Monday, April 4, 2005

The Relic and the Visionary


Today the mass media were as one in covering the dead body of an old man who represents a medieval relic of ideology, even as they totally ignored the anniversary of a far more important and somber event for humankind than the passing of another Papal Emperor. John Paul II has received what I feel is his fair due of remembrance and esteem, for his outspoken bravery in calling totalitarianism and tyranny to account. He will have a modest place in history for this: but can it be said that he helped to move humanity forward in terms of facing down, at great personal risk, all of the violence, racism, gender prejudice, and idolatry of our feudal past and present?

I don't believe any such claim can be made for the Pope; but it could have been said of another, especially if he had been allowed to live out even two-thirds of John Paul's life span. But Martin Luther King was shot--perhaps executed--on this day in 1968, and in that moment of his death, the human race took a kick to the stomach that set it reeling backward into its prior darkness and poverty of spirit.

Today, we cannot afford to abide this darkness, for it is closing in on us and our children like a tall tide of death: our planetary home is diseased, and becoming nearly as sick and black as the hearts of the most powerful human leaders of the world today. If we are to look back, let it be quickly--to take the message of progress that this Pope sporadically bore; but we would gain far more for our moment from a remembrance of the path that King opened so widely before us, before he was so murderously silenced. It is a path that can still be traveled, if enough of us will shake off the dust of a medieval ideology and urgently demand that the tyrants of this world give back the earth to the people who will care for it in a spirit of modesty and equality. Like Martin Luther King writing from his jail cell in Birmingham, we can no longer be patient:

My friends, I must say to you that we have not made a single gain in civil rights without determined legal and nonviolent pressure. Lamentably, it is an historical fact that privileged groups seldom give up their privileges voluntarily. Individuals may see the moral light and voluntarily give up their unjust posture; but, as Reinhold Niebuhr has reminded us, groups tend to be more immoral than individuals.

We know through painful experience that freedom is never voluntarily given by the oppressor; it must be demanded by the oppressed. Frankly, I have yet to engage in a direct-action campaign that was "well timed" in the view of those who have not suffered unduly from the disease of segregation. For years now I have heard the word "Wait!" It rings in the ear of every Negro with piercing familiarity. This "Wait" has almost always meant 'Never." We must come to see, with one of our distinguished jurists, that "justice too long delayed is justice denied."

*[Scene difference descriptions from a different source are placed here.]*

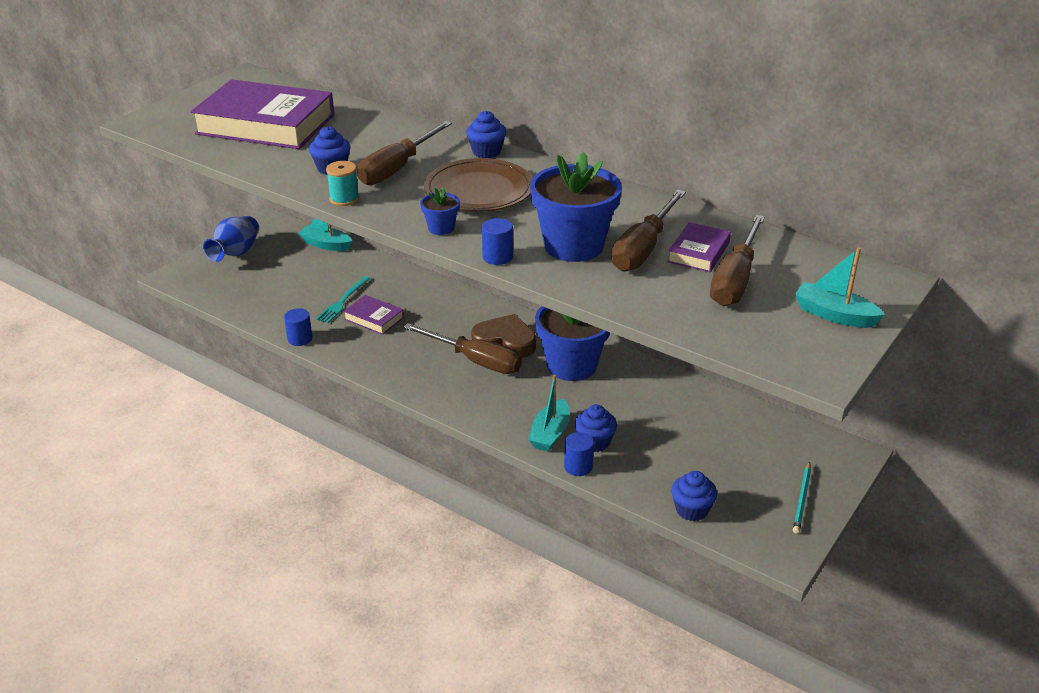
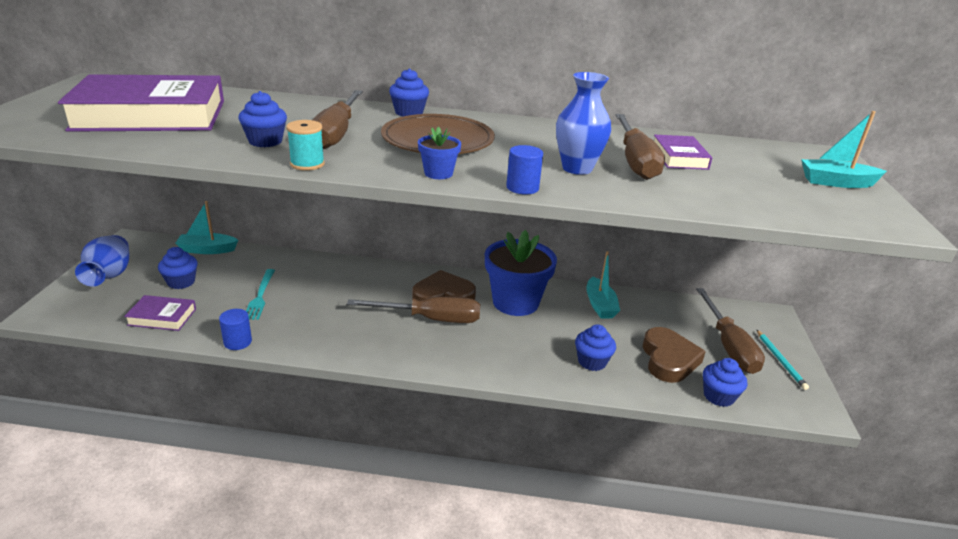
camera: 30 degrees left, 5 degrees down
(287, 272) = (181, 282): none -> blue cupcake
(374, 318) = (304, 304): purple book -> purple book (162, 317)
(550, 434) = (550, 365): turquoise boat -> turquoise boat (600, 305)
(573, 246) = (577, 168): blue flower pot -> blue vase
(578, 466) = (599, 388): blue cylinder -> none
(676, 463) = (668, 359): none -> brown heart
(735, 280) = (734, 171): brown screwdriver -> brown screwdriver (728, 346)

We have waited for more than 340 years for our constitutional and God-given rights. The nations of Asia and Africa are moving with jetlike speed toward gaining political independence, but we stiff creep at horse-and-buggy pace toward gaining a cup of coffee at a lunch counter. Perhaps it is easy for those who have never felt the stinging dark of segregation to say, "Wait." But when you have seen vicious mobs lynch your mothers and fathers at will and drown your sisters and brothers at whim; when you have seen hate-filled policemen curse, kick and even kill your black brothers and sisters; when you see the vast majority of your twenty million Negro brothers smothering in an airtight cage of poverty in the midst of an affluent society; when you suddenly find your tongue twisted and your speech stammering as you seek to explain to your six-year-old daughter why she can't go to the public amusement park that has just been advertised on television, and see tears welling up in her eyes when she is told that Funtown is closed to colored children, and see ominous clouds of inferiority beginning to form in her little mental sky, and see her beginning to distort her personality by developing an unconscious bitterness toward white people; when you have to concoct an answer for a five-year-old son who is asking: "Daddy, why do white people treat colored people so mean?"; when you take a cross-county drive and find it necessary to sleep night after night in the uncomfortable corners of your automobile because no motel will accept you; when you are humiliated day in and day out by nagging signs reading "white" and "colored"; when your first name becomes "nigger," your middle name becomes "boy" (however old you are) and your last name becomes "John," and your wife and mother are never given the respected title "Mrs."; when you are harried by day and haunted by night by the fact that you are a Negro, living constantly at tiptoe stance, never quite knowing what to expect next, and are plagued with inner fears and outer resentments; when you are forever fighting a degenerating sense of "nobodiness" then you will understand why we find it difficult to wait. There comes a time when the cup of endurance runs over, and men are no longer willing to be plunged into the abyss of despair.